The record clearly establishes that Taft had died before the premium for the first year was paid, or even mailed. Plaintiff argues that there is at least a factual issue as to whether the last quoted paragraph of the Temporary Insurance Agreement modifies the requirement that the "first full premium for the policy applied for must be paid” in order for the Temporary *269Insurance to take effect. We disagree. The Terms of the Temporary Insurance Agreement are unambiguous, and clearly require that the first premium must be paid in order to activate the Temporary Insurance Agreement. The last quoted paragraph of that agreement upon which the plaintiff relies only draws a narrow exception to the first stated condition, so that if the proposed insured dies solely as a result of accidental injury before he is able to complete Part 2 of the application (if required by Equitable), then in that case the Temporary Insurance would still be in effect. In the absence of payment of the premium while Taft was alive, the Temporary Insurance Agreement did not become effective.

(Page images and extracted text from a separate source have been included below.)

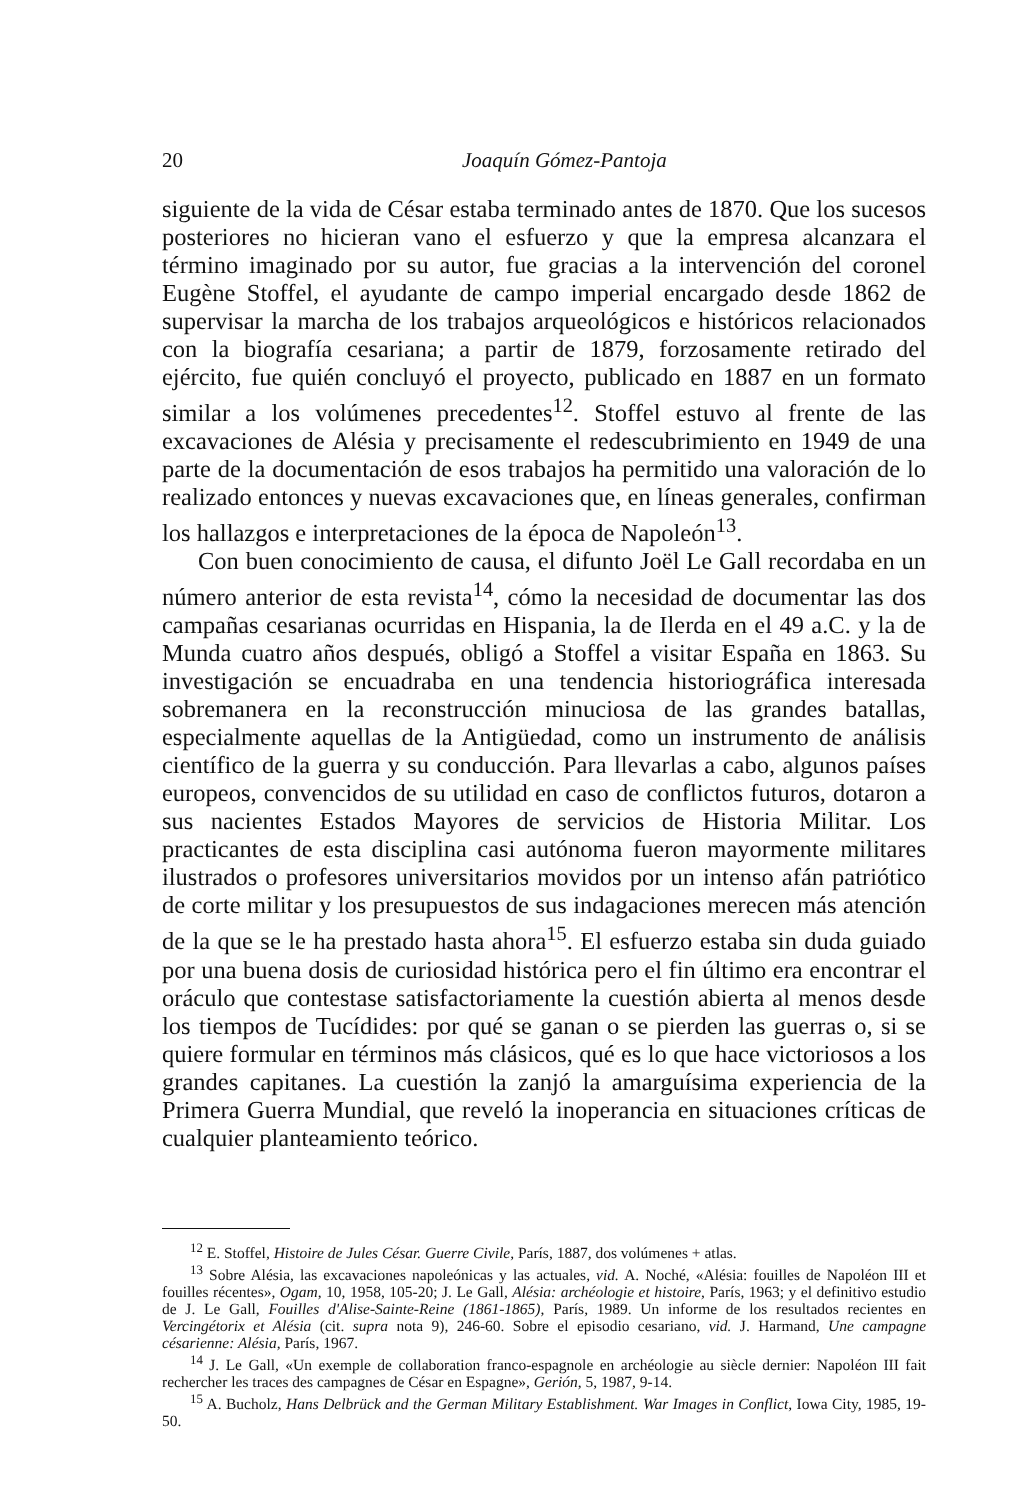20 Joaquín Gómez-Pantoja
siguiente de la vida de César estaba terminado antes de 1870. Que los sucesos posteriores no hicieran vano el esfuerzo y que la empresa alcanzara el término imaginado por su autor, fue gracias a la intervención del coronel Eugène Stoffel, el ayudante de campo imperial encargado desde 1862 de supervisar la marcha de los trabajos arqueológicos e históricos relacionados con la biografía cesariana; a partir de 1879, forzosamente retirado del ejército, fue quién concluyó el proyecto, publicado en 1887 en un formato similar a los volúmenes precedentes<sup>12</sup>. Stoffel estuvo al frente de las excavaciones de Alésia y precisamente el redescubrimiento en 1949 de una parte de la documentación de esos trabajos ha permitido una valoración de lo realizado entonces y nuevas excavaciones que, en líneas generales, confirman los hallazgos e interpretaciones de la época de Napoleón<sup>13</sup>.
Con buen conocimiento de causa, el difunto Joël Le Gall recordaba en un número anterior de esta revista<sup>14</sup>, cómo la necesidad de documentar las dos campañas cesarianas ocurridas en Hispania, la de Ilerda en el 49 a.C. y la de Munda cuatro años después, obligó a Stoffel a visitar España en 1863. Su investigación se encuadraba en una tendencia historiográfica interesada sobremanera en la reconstrucción minuciosa de las grandes batallas, especialmente aquellas de la Antigüedad, como un instrumento de análisis científico de la guerra y su conducción. Para llevarlas a cabo, algunos países europeos, convencidos de su utilidad en caso de conflictos futuros, dotaron a sus nacientes Estados Mayores de servicios de Historia Militar. Los practicantes de esta disciplina casi autónoma fueron mayormente militares ilustrados o profesores universitarios movidos por un intenso afán patriótico de corte militar y los presupuestos de sus indagaciones merecen más atención de la que se le ha prestado hasta ahora<sup>15</sup>. El esfuerzo estaba sin duda guiado por una buena dosis de curiosidad histórica pero el fin último era encontrar el oráculo que contestase satisfactoriamente la cuestión abierta al menos desde los tiempos de Tucídides: por qué se ganan o se pierden las guerras o, si se quiere formular en términos más clásicos, qué es lo que hace victoriosos a los grandes capitanes. La cuestión la zanjó la amarguísima experiencia de la Primera Guerra Mundial, que reveló la inoperancia en situaciones críticas de cualquier planteamiento teórico.
<sup>12</sup> E. Stoffel, Histoire de Jules César. Guerre Civile, París, 1887, dos volúmenes + atlas.
<sup>13</sup> Sobre Alésia, las excavaciones napoleónicas y las actuales, vid. A. Noché, «Alésia: fouilles de Napoléon III et fouilles récentes», Ogam, 10, 1958, 105-20; J. Le Gall, Alésia: archéologie et histoire, París, 1963; y el definitivo estudio de J. Le Gall, Fouilles d'Alise-Sainte-Reine (1861-1865), París, 1989. Un informe de los resultados recientes en Vercingétorix et Alésia (cit. supra nota 9), 246-60. Sobre el episodio cesariano, vid. J. Harmand, Une campagne césarienne: Alésia, París, 1967.
<sup>14</sup> J. Le Gall, «Un exemple de collaboration franco-espagnole en archéologie au siècle dernier: Napoléon III fait rechercher les traces des campagnes de César en Espagne», Gerión, 5, 1987, 9-14.
<sup>15</sup> A. Bucholz, Hans Delbrück and the German Military Establishment. War Images in Conflict, Iowa City, 1985, 19-50.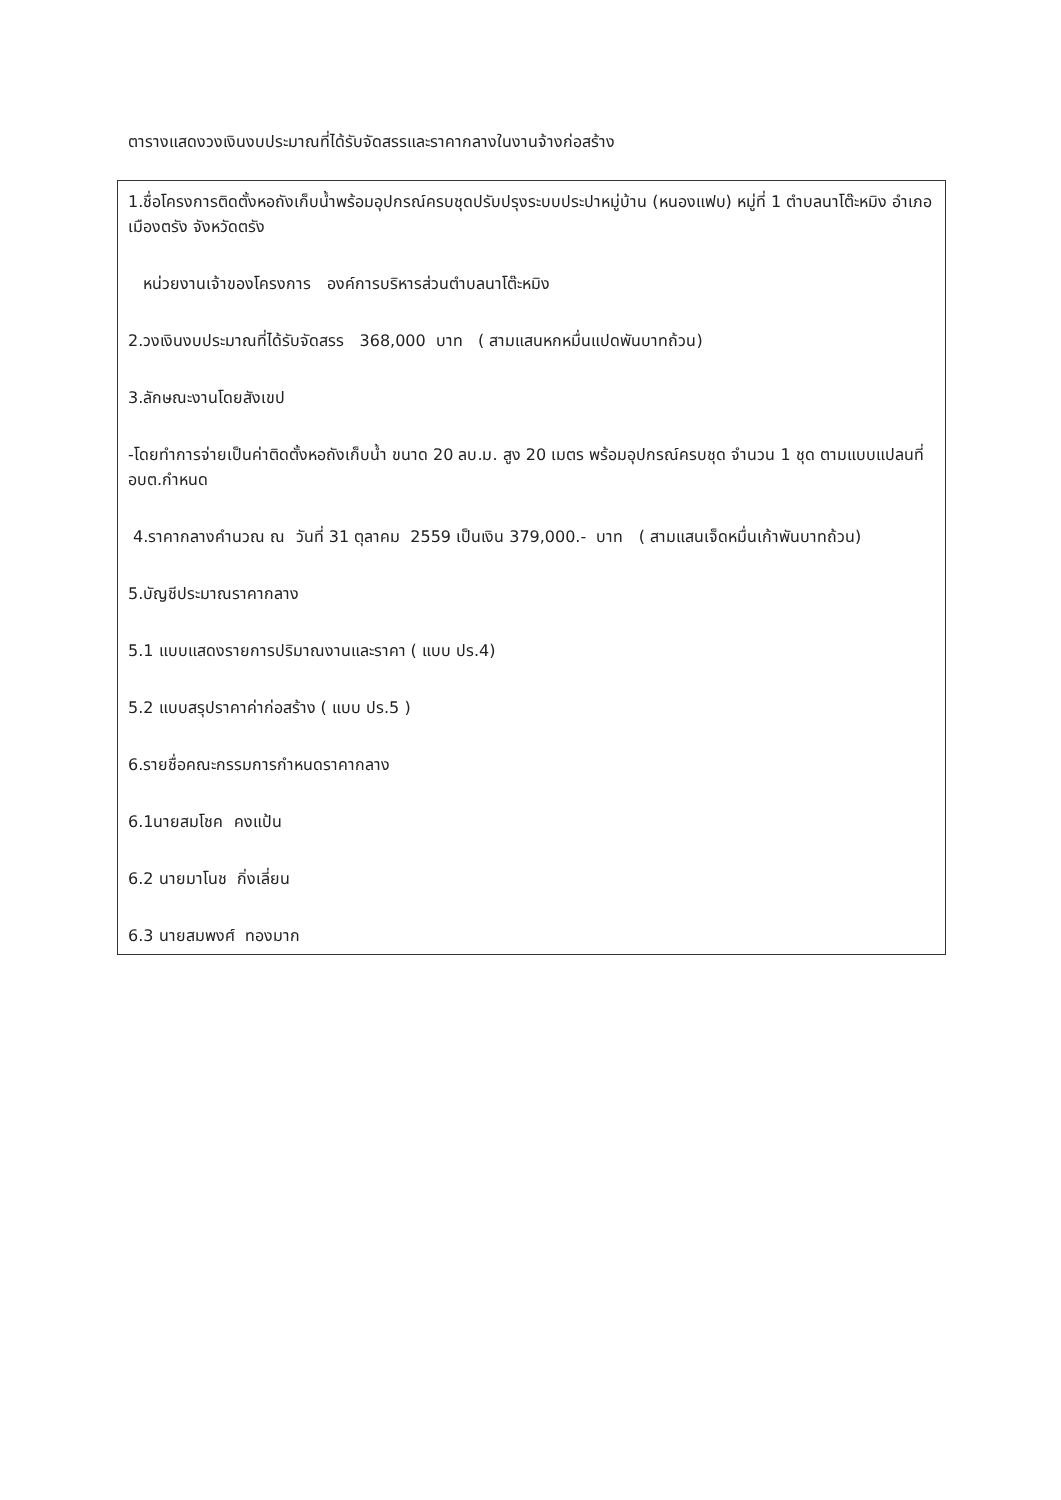ตารางแสดงวงเงินงบประมาณที่ได้รับจัดสรรและราคากลางในงานจ้างก่อสร้าง
| 1.ชื่อโครงการติดตั้งหอถังเก็บน้ำพร้อมอุปกรณ์ครบชุดปรับปรุงระบบประปาหมู่บ้าน (หนองแฟบ) หมู่ที่ 1 ตำบลนาโต๊ะหมิง อำเภอเมืองตรัง จังหวัดตรัง หน่วยงานเจ้าของโครงการ องค์การบริหารส่วนตำบลนาโต๊ะหมิง 2.วงเงินงบประมาณที่ได้รับจัดสรร 368,000 บาท ( สามแสนหกหมื่นแปดพันบาทถ้วน) 3.ลักษณะงานโดยสังเขป -โดยทำการจ่ายเป็นค่าติดตั้งหอถังเก็บน้ำ ขนาด 20 ลบ.ม. สูง 20 เมตร พร้อมอุปกรณ์ครบชุด จำนวน 1 ชุด ตามแบบแปลนที่ อบต.กำหนด 4.ราคากลางคำนวณ ณ วันที่ 31 ตุลาคม 2559 เป็นเงิน 379,000.- บาท ( สามแสนเจ็ดหมื่นเก้าพันบาทถ้วน) 5.บัญชีประมาณราคากลาง 5.1 แบบแสดงรายการปริมาณงานและราคา ( แบบ ปร.4) 5.2 แบบสรุปราคาค่าก่อสร้าง ( แบบ ปร.5 ) 6.รายชื่อคณะกรรมการกำหนดราคากลาง 6.1นายสมโชค คงแป้น 6.2 นายมาโนช กิ่งเลี่ยน 6.3 นายสมพงศ์ ทองมาก |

We find no merit to plaintiff’s argument that because Equitable’s sales representative waited five weeks to bill Taft for the first year’s premium, Equitable should be estopped from denying coverage. In each of the cases cited by plaintiff in support of this argument, a policy had already been issued, a legal relationship had been established between the insurer and the insured, and the insurer had unjustifiably delayed giving some notice to the insured or otherwise failed in its responsibilities, which operated to the detriment of the insured. (E.g., Matter of Preston, 29 NY2d 364; Dulberg v Equitable Life Assur. Socy., 277 NY 17; Whitehead v New York Life Ins. Co., 102 NY 143; Meyer v Knickerbocker Life Ins. Co., 73 NY 516.) The principle established in those cases is that an insurance company may not depend upon a default to which its own wrongful act or negligence contributed, and but for which a lapse might not have occurred.

Clearly that principle is not applicable to the instant case. Defenses relating to the issue of the coverage and noncoverage are not waivable, and insurance coverage cannot be created by equitable estoppel where no policy of insurance exists (Van Buren v Employers Ins., 98 AD2d 774; Powers Chemco v Federal Ins. Co., 122 AD2d 203). We observe, moreover, that the Certilman firm was aware of the simple procedure whereby the Temporary Insurance Agreement could have become effective, yet it made no inquiries or efforts toward accomplishing that end.

We decline to entertain plaintiff’s estoppel argument, based upon the retention by Equitable of the after death payment of the premium for Taft’s policy, raised for the first time on the appeal (Matter of Schwartz v Cuomo, 111 AD2d 759, appeal dismissed 66 NY2d 758). Concur—Sullivan, J. R, Carro, Rosenberger, Kupferman and Rubin, JJ.